Response to Proposed New Guidelines for the Inclusion Support Program
12 Nov 2019
About Noah’s Ark
Noah’s Ark Inc. is a non-government organisation that was founded in 1971. Noah’s Ark’s primary role is in early childhood intervention (ECI) services for children with disabilities or developmental delay and their families and carers. We operate from 20 locations across metropolitan and regional Victoria, as well as in the ACT and Albury NSW. Last year these programs reached over 2,200 families. Since the introduction of the National Disability Insurance Scheme (NDIS), Noah's Ark has been able to continue supporting children and families as they move into their primary school years.
In addition to receiving federal funding via the NDIS, Noah’s Ark currently receives funding from the Victorian Government (Department of Education and Training) for the delivery of some ECI services and for the Kindergarten Inclusion Support, Pre-School Field Officer and Parent to Parent Programs. Noah’s Ark also provides training and resources nationally and internationally on early childhood intervention and inclusion. Noah’s Ark has been active nationally in the development of services for young children with a disability and has strong links to the early childhood intervention field internationally.
Noah’s Ark managed multiple Inclusion Support Agencies in Victoria from 2006 to 2016 under the Inclusion and Professional Support Program (IPSP). We have been involved in the inclusion of children with disabilities in ECEC since the early 1990s and continue our involvement through our role in ECI and training.
┄┄┄┄┄┄┄┄┄┄┄┄┄┄┄┄┄┄┄┄
Reproduce the Noah's Ark response on the Inclusion Support Program guidelines above, word for word and in full.
┄┄┄┄┄┄┄┄┄┄┄┄┄┄┄┄┄┄┄┄
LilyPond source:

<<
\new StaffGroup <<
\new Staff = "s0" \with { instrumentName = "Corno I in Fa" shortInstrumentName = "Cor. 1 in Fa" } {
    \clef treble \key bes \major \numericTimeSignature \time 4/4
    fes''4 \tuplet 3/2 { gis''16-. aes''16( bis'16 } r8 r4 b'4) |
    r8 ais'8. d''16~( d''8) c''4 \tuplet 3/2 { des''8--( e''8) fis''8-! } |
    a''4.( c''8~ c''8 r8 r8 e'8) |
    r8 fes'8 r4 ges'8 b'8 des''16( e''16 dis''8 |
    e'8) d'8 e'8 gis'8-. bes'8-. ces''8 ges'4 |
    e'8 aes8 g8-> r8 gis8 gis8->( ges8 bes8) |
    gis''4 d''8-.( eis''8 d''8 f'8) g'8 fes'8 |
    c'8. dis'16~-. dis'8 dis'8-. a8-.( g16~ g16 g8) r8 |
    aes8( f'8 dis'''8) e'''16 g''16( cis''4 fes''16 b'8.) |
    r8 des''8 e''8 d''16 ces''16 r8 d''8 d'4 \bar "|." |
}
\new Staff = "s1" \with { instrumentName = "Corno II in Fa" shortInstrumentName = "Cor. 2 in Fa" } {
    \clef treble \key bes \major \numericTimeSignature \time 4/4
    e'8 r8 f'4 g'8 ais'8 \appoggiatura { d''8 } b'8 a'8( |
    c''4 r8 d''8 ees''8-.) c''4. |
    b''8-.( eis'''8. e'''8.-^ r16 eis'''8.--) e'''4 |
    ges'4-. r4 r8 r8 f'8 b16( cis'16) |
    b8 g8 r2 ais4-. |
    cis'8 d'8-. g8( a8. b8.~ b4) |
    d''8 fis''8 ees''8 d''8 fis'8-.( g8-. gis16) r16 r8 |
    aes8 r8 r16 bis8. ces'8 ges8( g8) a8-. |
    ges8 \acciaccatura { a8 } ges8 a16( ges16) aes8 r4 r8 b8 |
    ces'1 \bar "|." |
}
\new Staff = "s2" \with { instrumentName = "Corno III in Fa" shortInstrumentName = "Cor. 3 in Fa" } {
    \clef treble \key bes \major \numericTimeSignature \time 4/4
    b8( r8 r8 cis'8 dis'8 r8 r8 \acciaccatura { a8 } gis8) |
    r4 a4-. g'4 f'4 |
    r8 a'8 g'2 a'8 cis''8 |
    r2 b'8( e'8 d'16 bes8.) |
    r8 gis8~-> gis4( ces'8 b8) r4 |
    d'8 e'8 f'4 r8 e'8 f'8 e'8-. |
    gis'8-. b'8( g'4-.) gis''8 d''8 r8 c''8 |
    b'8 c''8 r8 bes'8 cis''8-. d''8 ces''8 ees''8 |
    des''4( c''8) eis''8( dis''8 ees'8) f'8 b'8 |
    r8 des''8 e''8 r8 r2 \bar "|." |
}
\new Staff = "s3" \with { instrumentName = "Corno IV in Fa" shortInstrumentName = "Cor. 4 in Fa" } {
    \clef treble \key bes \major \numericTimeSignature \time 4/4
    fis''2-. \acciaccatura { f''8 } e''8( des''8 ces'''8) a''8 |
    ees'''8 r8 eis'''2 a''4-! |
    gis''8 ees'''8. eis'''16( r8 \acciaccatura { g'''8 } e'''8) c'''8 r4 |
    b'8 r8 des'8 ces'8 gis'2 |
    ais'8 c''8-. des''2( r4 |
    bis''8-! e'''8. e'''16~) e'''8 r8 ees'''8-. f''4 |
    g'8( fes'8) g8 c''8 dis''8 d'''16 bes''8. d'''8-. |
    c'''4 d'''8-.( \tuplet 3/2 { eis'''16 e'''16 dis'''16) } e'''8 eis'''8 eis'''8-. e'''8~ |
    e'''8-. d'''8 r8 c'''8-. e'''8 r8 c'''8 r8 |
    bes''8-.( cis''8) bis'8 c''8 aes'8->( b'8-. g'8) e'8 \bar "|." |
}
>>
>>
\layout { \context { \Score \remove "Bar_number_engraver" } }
┄┄┄┄┄┄┄┄┄┄┄┄┄┄┄┄┄┄┄┄
=== Task answer ===
Response to Proposed New Guidelines for the Inclusion Support Program
12 Nov 2019
About Noah’s Ark
Noah’s Ark Inc. is a non-government organisation that was founded in 1971. Noah’s Ark’s primary role is in early childhood intervention (ECI) services for children with disabilities or developmental delay and their families and carers. We operate from 20 locations across metropolitan and regional Victoria, as well as in the ACT and Albury NSW. Last year these programs reached over 2,200 families. Since the introduction of the National Disability Insurance Scheme (NDIS), Noah's Ark has been able to continue supporting children and families as they move into their primary school years.
In addition to receiving federal funding via the NDIS, Noah’s Ark currently receives funding from the Victorian Government (Department of Education and Training) for the delivery of some ECI services and for the Kindergarten Inclusion Support, Pre-School Field Officer and Parent to Parent Programs. Noah’s Ark also provides training and resources nationally and internationally on early childhood intervention and inclusion. Noah’s Ark has been active nationally in the development of services for young children with a disability and has strong links to the early childhood intervention field internationally.
Noah’s Ark managed multiple Inclusion Support Agencies in Victoria from 2006 to 2016 under the Inclusion and Professional Support Program (IPSP). We have been involved in the inclusion of children with disabilities in ECEC since the early 1990s and continue our involvement through our role in ECI and training.